Week 6: A Great Time to Return to Work
by Sharon Tjaden-Glass
It’s no secret that parental leave in the United States blows big time. Until now, the most our government has been able to approve is the Family Medical Leave Act (1993), which guarantees that employees won’t lose their jobs while they take up to 12 weeks of unpaid medical leave related to family responsibilities, which can include giving birth.
Hard-line Republicans would say that government has no business in providing paid leave to its citizens, regardless of the reason. That’s simply not the role of government. We don’t want to become a “nanny-state,” do we?
And why should workers be paid when they’re not working? Says the hard-nosed capitalist who views human beings solely as workers, completely divorced of any human attachment that might decrease their productivity.
In her book, “O
(Sorry, just needed to spend 40 minutes feeding and soothing a baby. Ahem.)
In her book, Overwhelmed: Work, Love, and Play When No One Has the Time, Brigid Schulte describes capitalism’s “ideal worker” as
“…freed from all home duties, [he] devotes himself completely to the workplace. He is a face-time warrior, the first one in in the morning and the last to leave at night. He is rarely sick. Never takes a vacation, or brings work along if he does. The ideal worker can jump on a plane whenever the boss asks because someone else is responsible for getting the kids off to school or attending the preschool play… So tied to the job is the ideal worker that he works endless hours, even if it costs him his health and his family” (p. 77).
Obviously, there is no room in this ideal worker for care-taking. Also, this ideal worker is decidedly male.
Maybe we should neither be surprised or dismayed by this. After all, we have a capitalist economy. But pure capitalism won’t survive, my friend. Pure capitalism is calculating, cold, and ultimately cruel. If we all adhere purely to capitalism, there would be no more room for care-taking of any kind.
As long as we don’t see our country longitudinally, we’re fine. As long as only the present matters, we’re fine.
After all, pure capitalism can make a generation great.
But the generation that came before and the generation that comes after will suffer for it.

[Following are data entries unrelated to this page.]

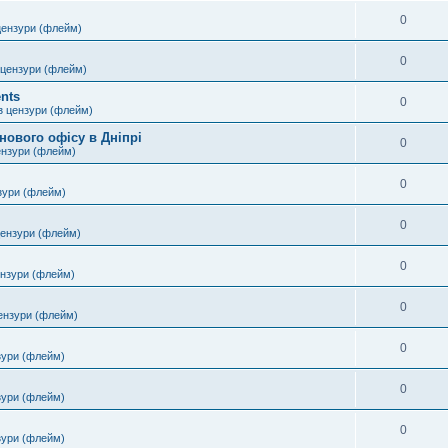
0
цензури (флейм)
0
 цензури (флейм)
nts
0
з цензури (флейм)
нового офісу в Дніпрі
0
ензури (флейм)
0
зури (флейм)
0
цензури (флейм)
0
ензури (флейм)
0
ензури (флейм)
0
зури (флейм)
0
зури (флейм)
0
зури (флейм)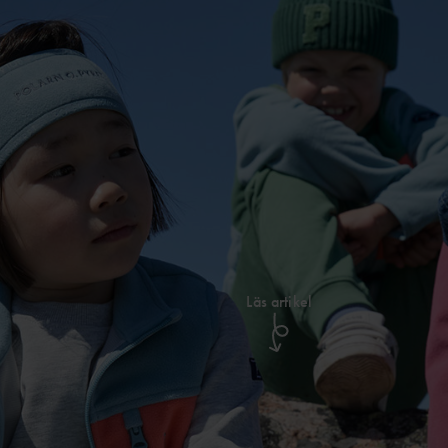
Läs artikel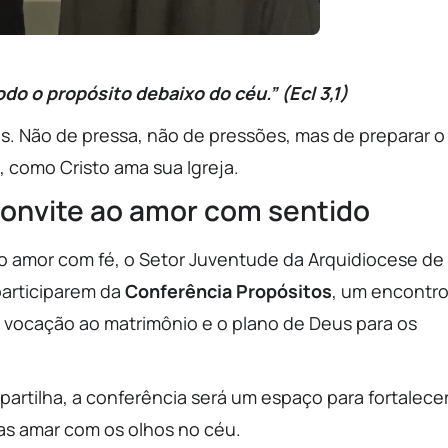
do o propósito debaixo do céu.” (Ecl 3,1)
. Não de pressa, não de pressões, mas de preparar o
a, como Cristo ama sua Igreja.
convite ao amor com sentido
o amor com fé, o Setor Juventude da Arquidiocese de
participarem da
Conferência Propósitos
, um encontr
a vocação ao matrimônio e o plano de Deus para os
artilha, a conferência será um espaço para fortalece
s amar com os olhos no céu.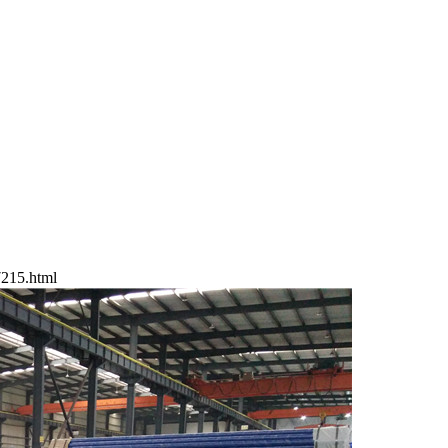
215.html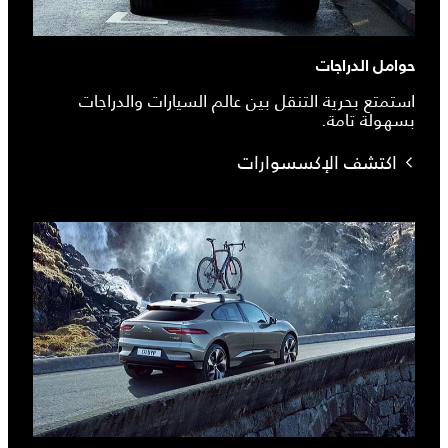
حوامل الدراجات
استمتع بحرية التنقل بين عالم السيارات والدراجات
بسهولة تامة.
اكتشف الإكسسوارات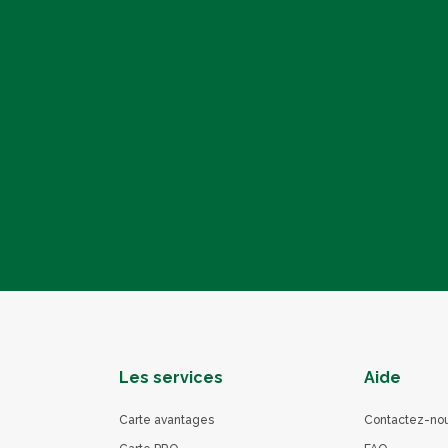
Les services
Aide
Carte avantages
Contactez-no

As long as our country doesn’t need to a future, capitalism is splendid.
But back to parental
(Sorry, had to rock a screaming baby to sleep once again. Also, I had a bowl of Grapenuts with one hand while holding the pacifier in the baby’s mouth with the other hand. Also, Terminator Genisys is playing in the background. I’m missing a lot of the plot points, but it doesn’t seem to matter. And for as much as I like Emilia Clarke as Daenerys, I’m not crazy about her in this movie.)
Let me summarize my rambling, because this was supposed to be a post about the lack of parental leave in this country.
What I’m saying is that our country’s capitalistic view of screw-your-need-for-parental-leave-there’s-nothing-in-it-for-the-company is dangerously short-sighted.
But, in fact, there is something in it for the company.
A future, healthy, educated workforce to do their future, highly-skilled jobs.
People like this don’t just grow out of the ground.
They start as babies. Cared for by tired, invisible, and underappreciated hands. Mostly by mothers who have either dropped out of the workplace or are pausing their careers as they take time off to give birth and provide care.
They start as children. Educated by underpaid, overworked teachers.
They end as old people. Cared for, once again, by tired, invisible, and underappreciated hands. Sometimes by their children. Sometimes, by nursing homes, where the care-takers make a few dollars more than minimum wage.
This care-taking is work, even if it is done with love.
It’s work that is done behind the scenes.
It’s work that creates the pedestal on which the Ideal Worker stands.
Now, excuse me, the baby is crying again.